Enviada em 02/04/2020

É consenso que a exploração trabalhista teve início há muitos anos atrás. No Brasil, a escravidão (mecanismo utilizado para exploração do trabalho) iniciou, em 1500, e foi abolida pela Lei Áurea, em 1888. Entretanto, em pleno século XXI, a “escravidão moderna” veio à tona. Devido ao avanço tecnológico, pessoas são expostas à alta carga horária de trabalho, sem nenhum reconhecimento. Essas rotinas incessantes de serviço levam a sérios problemas de saúde e metal dos indivíduos presentes nesse cenário.
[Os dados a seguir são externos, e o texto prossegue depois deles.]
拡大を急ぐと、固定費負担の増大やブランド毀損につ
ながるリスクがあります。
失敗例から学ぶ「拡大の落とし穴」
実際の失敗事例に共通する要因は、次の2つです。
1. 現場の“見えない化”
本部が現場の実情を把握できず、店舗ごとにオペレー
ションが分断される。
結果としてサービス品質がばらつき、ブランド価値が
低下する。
E virtude da altíssima velocidade com que as informações se processam, muitas pessoas são colocadas em rotinas estressantes de trabalho e sem limite algum de horas trabalhas. Segundo uma pesquisa do I.B.G.E. (Instituto Brasileiro de Geografia e Estatística) países como, Estados Unidos e Ásia, possuem o maior número de pessoas expostas a trabalhos com carga horária acima de 15 horas diárias. Isso se torna mais evidente com o desenvolvimento de aplicativos de entregas e de transporte de passageiros. Grande parte desses aplicativos não estipulam um limite de horas trabalhadas, oque influencia as pessoas a trabalharem cada vez mais.
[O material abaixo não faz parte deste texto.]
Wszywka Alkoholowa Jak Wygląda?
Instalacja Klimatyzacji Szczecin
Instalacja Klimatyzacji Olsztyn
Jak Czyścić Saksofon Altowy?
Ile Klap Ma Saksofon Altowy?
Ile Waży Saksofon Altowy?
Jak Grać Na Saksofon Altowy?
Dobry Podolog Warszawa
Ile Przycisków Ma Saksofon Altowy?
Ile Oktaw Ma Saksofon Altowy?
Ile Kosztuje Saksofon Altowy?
Além disso, muitos indivíduos que trabalham com rotinas exorbitantes acabam desenvolvendo sérios problemas de saúde. Segundo a Revista Veja, a profissão que mais apresenta problemas psicoemocionais é operador de telemarketing. Esses profissionais são colocados em situações, extremamente, exaustivas com carga horária acima de 14 horas/dia. Muitos precisam deixar de lado as necessidades básicas, como ir ao banheiro ou um intervalo para o café e até mesmo sem hora de almoço, para atenderem a demanda de serviço. Segundo a O.M.S. (Organização Mundial da Saúde), cerca de 60% desses profissionais desenvolvem problemas de saúde, como ansiedade e graves crises de depressão, por conta do trabalho excessivo.
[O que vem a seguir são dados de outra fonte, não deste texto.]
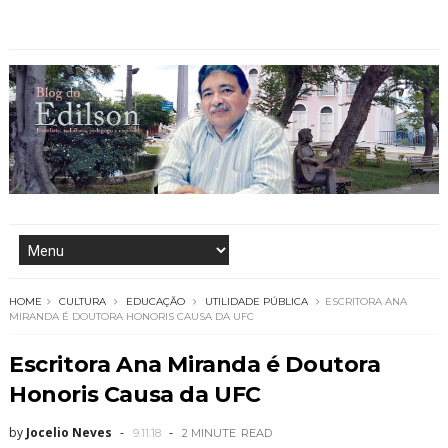
HOME
CULTURA
EDUCAÇÃO
UTILIDADE PÚBLICA
ESCRITORA ANA
MIRANDA É DOUTORA HONORIS CAUSA DA UFC
Escritora Ana Miranda é Doutora
Honoris Causa da UFC
by
Jocelio Neves
9.11.18
2 MINUTE
READ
Por conseguinte, fica evidente a necessidade de medidas para reverter a situação. O Ministério do Trabalho, em conjunto com o Sindicato dos Trabalhadores, deve propor melhorias na fiscalização em empresas susceptíveis a exploração de trabalho, por meio de reforço no número de fiscais, bem como maior qualificação desses profissionais, a fim de ter investigações mais rápidas e precisas. Tais medidas devem fiscalizar a carga horária de serviço das empresas e também as condições de trabalho oferecidas aos funcionários. Além disso, deve ser observados o fornecimento de EPI’s (Equipamento de proteção Individual), pois é de direito de todo operário. Dessa forma, espera-se minimizar os problemas de saúde e psicológico dos trabalhadores, a fim de garantir qualidade de vida a essas pessoas.